(Your instructions):
Convert the lines from the one containing "# My Portfolio" through the one containing "Ниже приведены показатели" into a numbered list, skipping blank lines and omitting the pictures.

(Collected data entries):
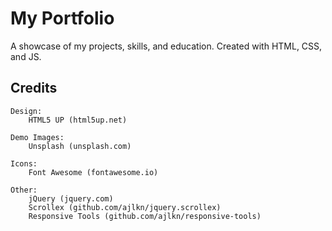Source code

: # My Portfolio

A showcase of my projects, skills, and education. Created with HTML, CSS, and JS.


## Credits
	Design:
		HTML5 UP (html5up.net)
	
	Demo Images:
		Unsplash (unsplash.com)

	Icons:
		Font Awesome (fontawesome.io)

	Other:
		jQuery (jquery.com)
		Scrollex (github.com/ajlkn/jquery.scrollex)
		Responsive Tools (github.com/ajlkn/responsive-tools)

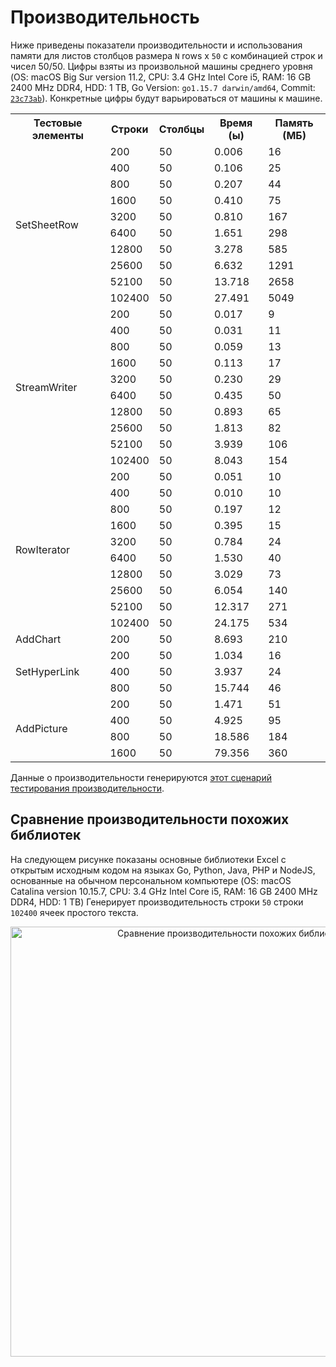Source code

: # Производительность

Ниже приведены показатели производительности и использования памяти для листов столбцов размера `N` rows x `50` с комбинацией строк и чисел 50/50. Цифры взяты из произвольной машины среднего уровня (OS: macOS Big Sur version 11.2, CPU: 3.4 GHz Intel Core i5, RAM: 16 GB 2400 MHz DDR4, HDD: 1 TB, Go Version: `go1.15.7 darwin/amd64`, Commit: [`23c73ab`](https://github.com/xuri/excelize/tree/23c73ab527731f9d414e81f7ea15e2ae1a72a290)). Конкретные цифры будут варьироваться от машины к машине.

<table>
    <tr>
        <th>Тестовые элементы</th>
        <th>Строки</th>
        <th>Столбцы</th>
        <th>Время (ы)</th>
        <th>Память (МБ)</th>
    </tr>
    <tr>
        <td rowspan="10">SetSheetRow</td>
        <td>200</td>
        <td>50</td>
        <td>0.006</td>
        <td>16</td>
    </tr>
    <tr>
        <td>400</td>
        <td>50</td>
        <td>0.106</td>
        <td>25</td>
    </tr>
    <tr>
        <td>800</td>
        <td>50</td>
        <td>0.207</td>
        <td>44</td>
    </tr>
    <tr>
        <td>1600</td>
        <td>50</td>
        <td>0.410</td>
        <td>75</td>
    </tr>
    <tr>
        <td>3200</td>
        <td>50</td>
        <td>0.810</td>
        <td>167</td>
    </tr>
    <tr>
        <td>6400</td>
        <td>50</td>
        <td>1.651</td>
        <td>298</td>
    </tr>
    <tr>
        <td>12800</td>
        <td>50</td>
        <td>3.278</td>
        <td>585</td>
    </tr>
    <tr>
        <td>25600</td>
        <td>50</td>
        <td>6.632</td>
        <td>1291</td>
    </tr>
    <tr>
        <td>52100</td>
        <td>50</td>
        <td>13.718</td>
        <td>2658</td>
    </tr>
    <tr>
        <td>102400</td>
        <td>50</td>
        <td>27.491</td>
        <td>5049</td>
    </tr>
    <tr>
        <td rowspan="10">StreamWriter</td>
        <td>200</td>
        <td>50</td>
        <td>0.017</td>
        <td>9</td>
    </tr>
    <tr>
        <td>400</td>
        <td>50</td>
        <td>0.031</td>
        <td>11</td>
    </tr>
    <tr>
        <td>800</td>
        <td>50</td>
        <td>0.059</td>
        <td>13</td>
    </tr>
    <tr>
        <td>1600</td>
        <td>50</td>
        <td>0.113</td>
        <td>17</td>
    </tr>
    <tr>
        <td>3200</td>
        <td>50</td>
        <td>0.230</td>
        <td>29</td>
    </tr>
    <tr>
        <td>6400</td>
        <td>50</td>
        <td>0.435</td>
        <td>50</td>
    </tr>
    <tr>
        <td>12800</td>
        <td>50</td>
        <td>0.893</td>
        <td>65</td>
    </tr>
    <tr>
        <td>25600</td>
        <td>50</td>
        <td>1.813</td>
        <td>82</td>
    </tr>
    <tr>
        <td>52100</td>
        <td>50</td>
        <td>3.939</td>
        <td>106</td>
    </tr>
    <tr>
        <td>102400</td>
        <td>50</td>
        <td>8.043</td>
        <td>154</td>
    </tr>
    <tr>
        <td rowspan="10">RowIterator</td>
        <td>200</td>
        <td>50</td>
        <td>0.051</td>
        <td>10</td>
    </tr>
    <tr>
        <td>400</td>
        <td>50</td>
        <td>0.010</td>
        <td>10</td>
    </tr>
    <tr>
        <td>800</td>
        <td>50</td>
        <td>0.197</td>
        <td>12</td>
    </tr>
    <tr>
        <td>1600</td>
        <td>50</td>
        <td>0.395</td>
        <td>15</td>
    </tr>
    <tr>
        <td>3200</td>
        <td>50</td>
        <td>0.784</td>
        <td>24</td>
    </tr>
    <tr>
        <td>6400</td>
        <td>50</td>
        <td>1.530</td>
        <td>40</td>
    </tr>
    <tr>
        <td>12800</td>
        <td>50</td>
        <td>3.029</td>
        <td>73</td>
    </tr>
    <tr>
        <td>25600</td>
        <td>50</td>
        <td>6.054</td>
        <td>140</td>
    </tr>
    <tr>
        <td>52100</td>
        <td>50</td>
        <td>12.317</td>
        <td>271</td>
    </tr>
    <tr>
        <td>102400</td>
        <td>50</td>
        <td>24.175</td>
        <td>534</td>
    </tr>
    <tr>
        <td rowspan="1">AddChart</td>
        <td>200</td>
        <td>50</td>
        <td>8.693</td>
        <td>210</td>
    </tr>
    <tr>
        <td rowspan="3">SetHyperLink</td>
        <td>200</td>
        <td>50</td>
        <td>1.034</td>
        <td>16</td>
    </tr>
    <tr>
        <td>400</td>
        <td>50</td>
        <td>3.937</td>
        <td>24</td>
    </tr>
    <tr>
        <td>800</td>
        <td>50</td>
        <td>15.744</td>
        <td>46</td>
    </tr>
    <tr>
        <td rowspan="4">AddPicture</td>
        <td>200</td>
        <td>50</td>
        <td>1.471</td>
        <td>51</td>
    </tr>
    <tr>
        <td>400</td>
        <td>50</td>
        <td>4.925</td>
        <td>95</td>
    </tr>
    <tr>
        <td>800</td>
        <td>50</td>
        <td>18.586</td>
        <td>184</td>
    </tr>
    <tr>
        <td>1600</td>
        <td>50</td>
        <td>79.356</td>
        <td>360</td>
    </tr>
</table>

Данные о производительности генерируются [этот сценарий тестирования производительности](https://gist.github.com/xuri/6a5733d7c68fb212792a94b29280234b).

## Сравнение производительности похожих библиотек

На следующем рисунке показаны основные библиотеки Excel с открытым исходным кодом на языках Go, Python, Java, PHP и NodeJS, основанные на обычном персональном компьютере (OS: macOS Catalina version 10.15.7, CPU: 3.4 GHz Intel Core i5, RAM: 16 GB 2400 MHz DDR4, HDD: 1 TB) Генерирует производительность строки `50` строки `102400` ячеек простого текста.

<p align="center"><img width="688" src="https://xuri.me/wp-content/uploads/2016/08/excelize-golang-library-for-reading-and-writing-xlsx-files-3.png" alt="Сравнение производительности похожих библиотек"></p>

* * *

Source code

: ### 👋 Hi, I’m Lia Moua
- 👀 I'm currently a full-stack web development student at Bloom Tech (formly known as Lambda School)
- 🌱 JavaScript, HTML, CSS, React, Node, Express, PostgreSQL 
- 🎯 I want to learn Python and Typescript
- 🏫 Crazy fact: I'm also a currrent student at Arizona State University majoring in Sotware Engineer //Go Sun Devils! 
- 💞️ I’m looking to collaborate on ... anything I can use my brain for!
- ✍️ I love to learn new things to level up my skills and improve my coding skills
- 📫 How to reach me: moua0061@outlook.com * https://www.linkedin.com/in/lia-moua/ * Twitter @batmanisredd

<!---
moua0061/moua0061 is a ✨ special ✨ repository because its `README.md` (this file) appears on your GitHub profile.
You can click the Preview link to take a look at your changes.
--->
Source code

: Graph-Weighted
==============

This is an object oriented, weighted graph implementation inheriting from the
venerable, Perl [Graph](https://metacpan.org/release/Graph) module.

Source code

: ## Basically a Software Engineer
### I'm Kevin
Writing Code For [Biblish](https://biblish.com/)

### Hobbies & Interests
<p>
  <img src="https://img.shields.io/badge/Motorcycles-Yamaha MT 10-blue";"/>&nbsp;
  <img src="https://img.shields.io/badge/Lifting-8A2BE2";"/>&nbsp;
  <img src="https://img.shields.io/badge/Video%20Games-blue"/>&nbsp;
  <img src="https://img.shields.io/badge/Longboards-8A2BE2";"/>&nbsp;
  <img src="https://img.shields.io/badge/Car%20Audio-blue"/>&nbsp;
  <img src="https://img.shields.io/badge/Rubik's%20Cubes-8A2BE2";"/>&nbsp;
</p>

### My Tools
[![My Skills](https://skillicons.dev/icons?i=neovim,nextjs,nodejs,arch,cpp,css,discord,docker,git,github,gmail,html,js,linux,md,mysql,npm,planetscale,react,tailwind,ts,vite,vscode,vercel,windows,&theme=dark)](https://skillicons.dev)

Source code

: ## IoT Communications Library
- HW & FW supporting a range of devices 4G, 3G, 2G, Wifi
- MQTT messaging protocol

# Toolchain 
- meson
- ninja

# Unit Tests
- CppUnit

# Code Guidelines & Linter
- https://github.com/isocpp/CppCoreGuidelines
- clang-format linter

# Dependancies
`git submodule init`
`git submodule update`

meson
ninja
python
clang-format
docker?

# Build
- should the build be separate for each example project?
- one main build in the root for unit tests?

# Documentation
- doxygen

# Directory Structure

...

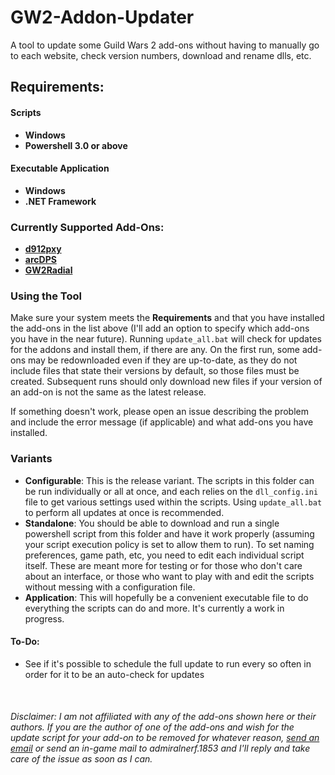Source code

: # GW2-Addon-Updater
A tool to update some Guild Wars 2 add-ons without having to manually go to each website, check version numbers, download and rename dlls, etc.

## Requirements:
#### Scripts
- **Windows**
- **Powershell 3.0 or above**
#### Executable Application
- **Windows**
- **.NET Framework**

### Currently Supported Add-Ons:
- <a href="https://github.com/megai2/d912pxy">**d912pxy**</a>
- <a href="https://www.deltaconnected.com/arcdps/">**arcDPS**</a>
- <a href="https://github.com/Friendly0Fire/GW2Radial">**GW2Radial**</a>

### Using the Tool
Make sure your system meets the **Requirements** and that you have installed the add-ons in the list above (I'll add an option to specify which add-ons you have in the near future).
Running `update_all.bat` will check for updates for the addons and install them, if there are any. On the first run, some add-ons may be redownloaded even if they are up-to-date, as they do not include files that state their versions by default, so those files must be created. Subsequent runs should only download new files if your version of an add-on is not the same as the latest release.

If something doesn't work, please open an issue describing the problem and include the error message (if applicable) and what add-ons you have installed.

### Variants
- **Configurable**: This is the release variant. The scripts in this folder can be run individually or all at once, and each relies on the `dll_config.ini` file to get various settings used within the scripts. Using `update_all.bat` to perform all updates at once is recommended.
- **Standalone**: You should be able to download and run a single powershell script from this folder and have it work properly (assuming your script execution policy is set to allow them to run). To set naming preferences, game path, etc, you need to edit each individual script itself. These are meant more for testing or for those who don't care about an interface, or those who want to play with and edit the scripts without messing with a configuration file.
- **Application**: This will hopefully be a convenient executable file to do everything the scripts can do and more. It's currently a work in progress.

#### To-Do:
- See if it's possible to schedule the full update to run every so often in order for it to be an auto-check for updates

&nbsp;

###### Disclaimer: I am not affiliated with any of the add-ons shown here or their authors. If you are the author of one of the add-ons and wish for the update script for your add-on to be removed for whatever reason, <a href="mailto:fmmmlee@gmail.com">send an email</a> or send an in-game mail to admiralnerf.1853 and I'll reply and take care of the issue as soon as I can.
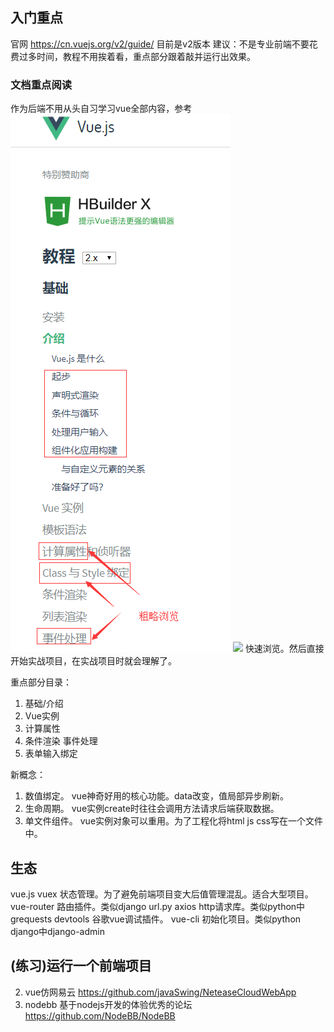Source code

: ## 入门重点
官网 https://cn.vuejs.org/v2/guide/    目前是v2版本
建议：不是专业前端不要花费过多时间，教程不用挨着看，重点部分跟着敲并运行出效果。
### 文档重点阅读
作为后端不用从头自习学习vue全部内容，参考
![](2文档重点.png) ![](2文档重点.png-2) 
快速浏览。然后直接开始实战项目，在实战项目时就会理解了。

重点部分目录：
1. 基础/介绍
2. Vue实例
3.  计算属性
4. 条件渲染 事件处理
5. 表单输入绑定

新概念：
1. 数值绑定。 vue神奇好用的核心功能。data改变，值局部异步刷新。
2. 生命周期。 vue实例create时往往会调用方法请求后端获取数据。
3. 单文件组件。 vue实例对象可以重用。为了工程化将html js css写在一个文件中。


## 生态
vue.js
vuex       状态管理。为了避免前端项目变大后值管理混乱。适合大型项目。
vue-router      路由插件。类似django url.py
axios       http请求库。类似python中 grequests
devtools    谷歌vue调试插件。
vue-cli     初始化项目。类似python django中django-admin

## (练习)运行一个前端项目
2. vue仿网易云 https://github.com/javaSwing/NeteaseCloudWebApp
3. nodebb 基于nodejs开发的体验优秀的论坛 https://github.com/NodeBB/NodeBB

(Answer section):
1. : # My Portfolio
2. A showcase of my projects, skills, and education. Created with HTML, CSS, and JS.
3. ## Credits
4. 	Design:
5. 		HTML5 UP (html5up.net)
6. 	Demo Images:
7. 		Unsplash (unsplash.com)
8. 	Icons:
9. 		Font Awesome (fontawesome.io)
10. 	Other:
11. 		jQuery (jquery.com)
12. 		Scrollex (github.com/ajlkn/jquery.scrollex)
13. 		Responsive Tools (github.com/ajlkn/responsive-tools)
14. Source code
15. : # Производительность
16. Ниже приведены показатели производительности и использования памяти для листов столбцов размера `N` rows x `50` с комбинацией строк и чисел 50/50. Цифры взяты из произвольной машины среднего уровня (OS: macOS Big Sur version 11.2, CPU: 3.4 GHz Intel Core i5, RAM: 16 GB 2400 MHz DDR4, HDD: 1 TB, Go Version: `go1.15.7 darwin/amd64`, Commit: [`23c73ab`](https://github.com/xuri/excelize/tree/23c73ab527731f9d414e81f7ea15e2ae1a72a290)). Конкретные цифры будут варьироваться от машины к машине.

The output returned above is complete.